Practically all medical milk commissions are appointed by a county or State medical society, although there are a few such commissions that have been created in other ways, notably the one that supervises the Walker-Gordon laboratories and farms.

Many States now recognize and protect certified milk by statute, and in at least one State the law requires that the standards approved by the American Association of Medical Milk Commissions and the Certified Milk Producers' Association of America shall be complied with in the production of milk before it may be labeled * certified."

In 1912 the American Association of Medical Milk Commissions first published The Methods and Standards for the Production and Distribution of Certified Milk.
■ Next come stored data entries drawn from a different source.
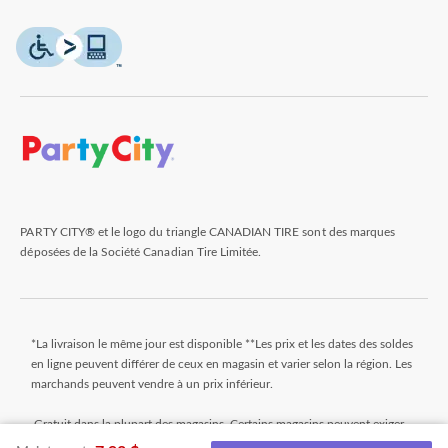
PARTY CITY® et le logo du triangle CANADIAN TIRE sont des marques
déposées de la Société Canadian Tire Limitée.
*La livraison le même jour est disponible **Les prix et les dates des soldes
en ligne peuvent différer de ceux en magasin et varier selon la région. Les
marchands peuvent vendre à un prix inférieur.
Gratuit dans la plupart des magasins. Certains magasins peuvent exiger
un montant minimum minimal pour commander (avant taxes). Les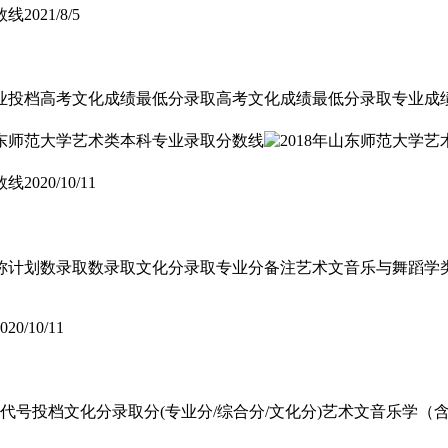
数线
2021/8/5
业投档高考文化成绩最低分录取高考文化成绩最低分录取专业成绩最
数线
2020/10/11
名称计划数录取数录取文化分录取专业分备注艺术文音乐与舞蹈学
020/10/11
代号投档文化分录取分(专业分/综合分/文化分)艺术文音乐学（含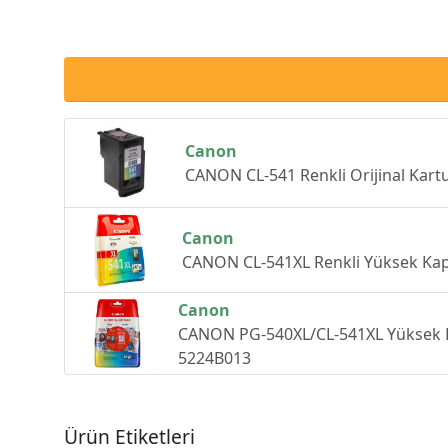
Canon
CANON CL-541 Renkli Orijinal Kar
Canon
CANON CL-541XL Renkli Yüksek Kapa
Canon
CANON PG-540XL/CL-541XL Yüksek Kap
5224B013
Ürün Etiketleri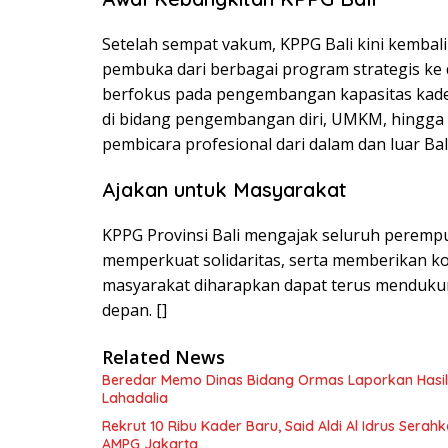
Setelah sempat vakum, KPPG Bali kini kembali
pembuka dari berbagai program strategis k
berfokus pada pengembangan kapasitas kader
di bidang pengembangan diri, UMKM, hingga 
pembicara profesional dari dalam dan luar Bali
Ajakan untuk Masyarakat
KPPG Provinsi Bali mengajak seluruh peremp
memperkuat solidaritas, serta memberikan kon
masyarakat diharapkan dapat terus menduku
depan. []
Related News
Beredar Memo Dinas Bidang Ormas Laporkan Hasil R
Lahadalia
Rekrut 10 Ribu Kader Baru, Said Aldi Al Idrus Serah
AMPG Jakarta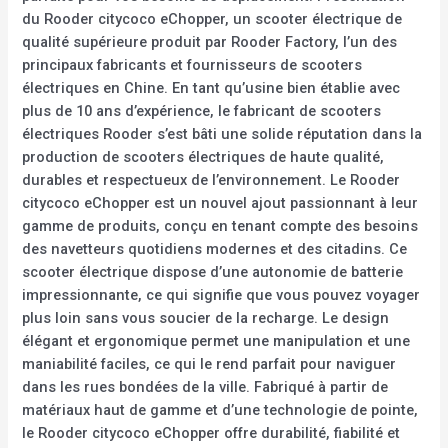
du Rooder citycoco eChopper, un scooter électrique de
qualité supérieure produit par Rooder Factory, l’un des
principaux fabricants et fournisseurs de scooters
électriques en Chine. En tant qu’usine bien établie avec
plus de 10 ans d’expérience, le fabricant de scooters
électriques Rooder s’est bâti une solide réputation dans la
production de scooters électriques de haute qualité,
durables et respectueux de l’environnement. Le Rooder
citycoco eChopper est un nouvel ajout passionnant à leur
gamme de produits, conçu en tenant compte des besoins
des navetteurs quotidiens modernes et des citadins. Ce
scooter électrique dispose d’une autonomie de batterie
impressionnante, ce qui signifie que vous pouvez voyager
plus loin sans vous soucier de la recharge. Le design
élégant et ergonomique permet une manipulation et une
maniabilité faciles, ce qui le rend parfait pour naviguer
dans les rues bondées de la ville. Fabriqué à partir de
matériaux haut de gamme et d’une technologie de pointe,
le Rooder citycoco eChopper offre durabilité, fiabilité et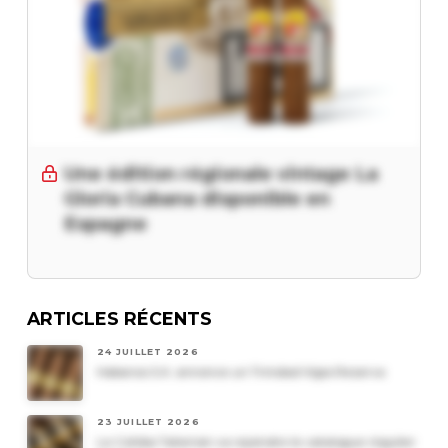
Une édition régionale vintage La
Gloria Cubana disponible en
Espagne
ARTICLES RÉCENTS
24 JUILLET 2026
Habanos S.A. annonce un Trinidad Vigia Reserva
23 JUILLET 2026
Le Cohiba Talismán va rejoindre le catalogue régulier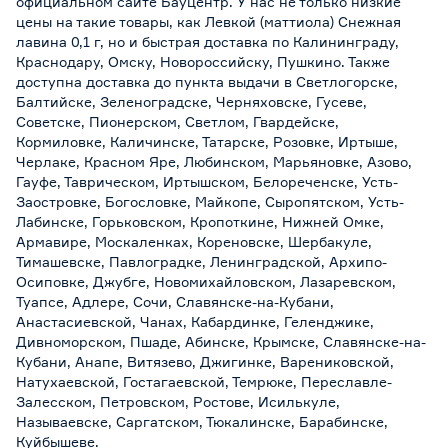
официальном сайте Бауцентр. У нас не только низкие
цены на такие товары, как Левкой (маттиола) Снежная
лавина 0,1 г, но и быстрая доставка по Калининграду,
Краснодару, Омску, Новороссийску, Пушкино. Также
доступна доставка до пункта выдачи в Светлогорске,
Балтийске, Зеленоградске, Черняховске, Гусеве,
Советске, Пионерском, Светлом, Гвардейске,
Кормиловке, Каличинске, Татарске, Розовке, Иртыше,
Черлаке, Красном Яре, Любинском, Марьяновке, Азово,
Гауфе, Таврическом, Иртышском, Белореченске, Усть-
Заостровке, Богословке, Майкопе, Сыропятском, Усть-
Лабинске, Горьковском, Кропоткине, Нижней Омке,
Армавире, Москаленках, Кореновске, Шербакуле,
Тимашевске, Павлоградке, Ленинградской, Архипо-
Осиповке, Джубге, Новомихайловском, Лазаревском,
Туапсе, Адлере, Сочи, Славянске-на-Кубани,
Анастасиевской, Чанах, Кабардинке, Геленджике,
Дивноморском, Пшаде, Абинске, Крымске, Славянске-на-
Кубани, Анапе, Витязево, Джигинке, Варениковской,
Натухаевской, Гостагаевской, Темрюке, Переславле-
Залесском, Петровском, Ростове, Исилькуле,
Называевске, Саргатском, Тюкалинске, Барабинске,
Куйбышеве.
While there have been no fundamental alterations in the content, some changes have been found desirable, and these have been made in the recently approved revision.i

The certified-milk movement is unquestionably the outstanding effort and the only nation-wide one organized to secure and maintain the production of the highest possible quality of milk; but we should not forget that to no one man, organization, or even country belongs all the credit for the advances that have been made in the production of pure milk. Primarily we are indebted to the scientists, but their work would still be merely interesting scientific knowledge without practical results had not the altruistic spirit of Mr. Francisco been shared by other producers who were encouraged by the medical profession to apply this knowledge. An outstanding example of this is the work of George Ede Gordon, who with the scientific cooperation of Dr. Thomas Morgan Rotch, developed the Walker-Gordon Laboratories and their farms for the percentage feeding of infants and invalids under physicians' prescriptions. It is to Mr. Gordon that we are indebted for many of the practical methods in use to-day in the production of clean milk, among them the use of steam for sterilizing all dairy utensils and putting into use Doctor Freeman's idea of a covered milking pail.
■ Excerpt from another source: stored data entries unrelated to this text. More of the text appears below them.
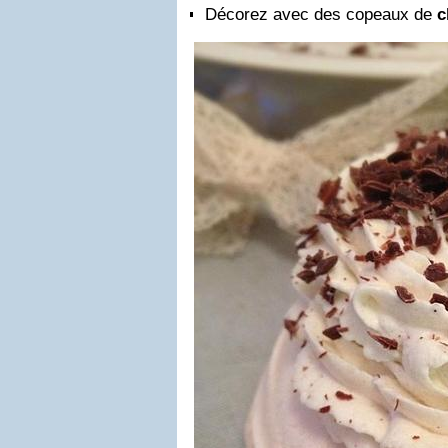
Décorez avec des copeaux de
c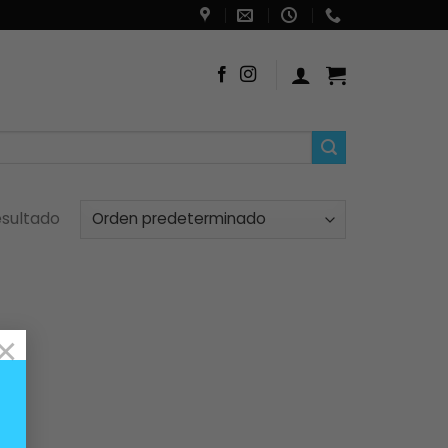
esultado
×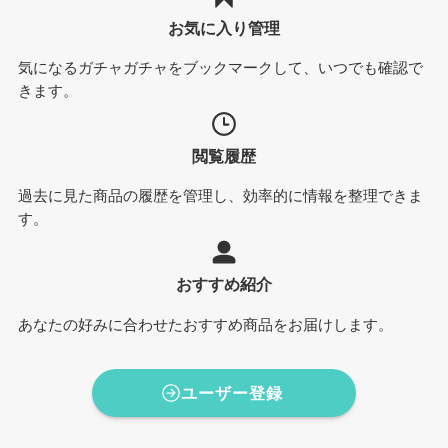
お気に入り管理
気になるガチャガチャをブックマークして、いつでも確認で
きます。
閲覧履歴
過去に見た商品の履歴を管理し、効率的に情報を整理できま
す。
おすすめ紹介
あなたの好みに合わせたおすすめ商品をお届けします。
ユーザー登録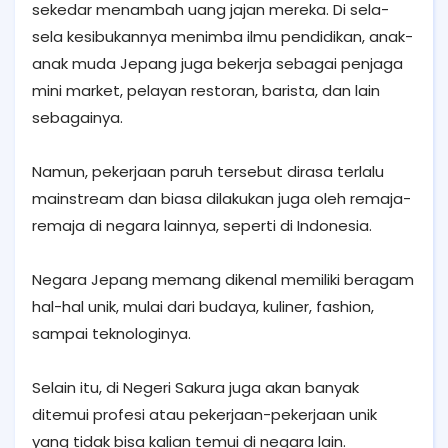
sekedar menambah uang jajan mereka. Di sela-
sela kesibukannya menimba ilmu pendidikan, anak-
anak muda Jepang juga bekerja sebagai penjaga
mini market, pelayan restoran, barista, dan lain
sebagainya.
Namun, pekerjaan paruh tersebut dirasa terlalu
mainstream dan biasa dilakukan juga oleh remaja-
remaja di negara lainnya, seperti di Indonesia.
Negara Jepang memang dikenal memiliki beragam
hal-hal unik, mulai dari budaya, kuliner, fashion,
sampai teknologinya.
Selain itu, di Negeri Sakura juga akan banyak
ditemui profesi atau pekerjaan-pekerjaan unik
yang tidak bisa kalian temui di negara lain.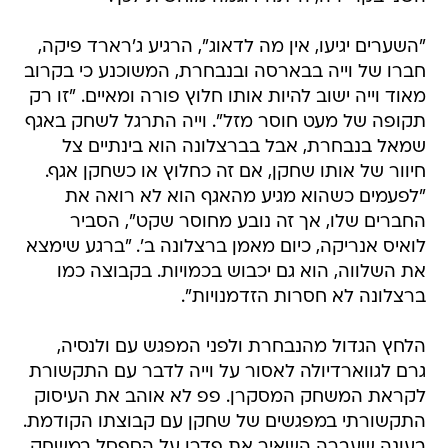
"השערים יגיעו, אין מה לדאוג", הרגיע ג'רארד פיקה,
חברו של וייה בבארסה ובנבחרת, המשוכנע כי בקרוב
מאוד וייה ישוב להיות אותו חלוץ פורה ומאיים. "זו רק
תקופה של מעט חוסר מזל". וייה התרגל לשחק באגף
שמאל בנבחרת, אבל בברצלונה הוא בינתיים צל
חיוור של אותו שחקן, אם זה כחלוץ או כשחקן אגף.
"לפעמים כשהוא מגיע מהאגף הוא לא רואה את
החברים שלו, אך זה נובע מחוסר שקט", הסביר
לואיס אנריקה, כיום מאמן ברצלונה ב'. "ברגע שימצא
את השלווה, הוא גם יכבוש בכמויות. בקבוצה כמו
ברצלונה לא חסרות הזדמנויות".
הלחץ הגדול מהנבחרת ולפני המפגש עם ולנסיה,
גרם לגווארדיולה לאסור על וייה לדבר עם התקשורת
לקראת המשחק המסקרן. פפ לא אוהב את העיסוק
התקשורתי במפגשים של שחקן עם קבוצתו הקודמת.
בעונה שעברה השאיר את פדרו על הספסל במשחק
No objection has been raised to the use of any of the different dairy breeds for the production of certified milk; but the prime requisite being perfect health and condition, many producers prefer to use good grades, not because the grade is more resistant to dis

1 Copies of the revised Methods and Standards for the Production and Distribution of Certified Milk may be obtained from R. R. Ferguson, M. D., secretary, 4175 Irving Park Boulevard, Chicago, Ill.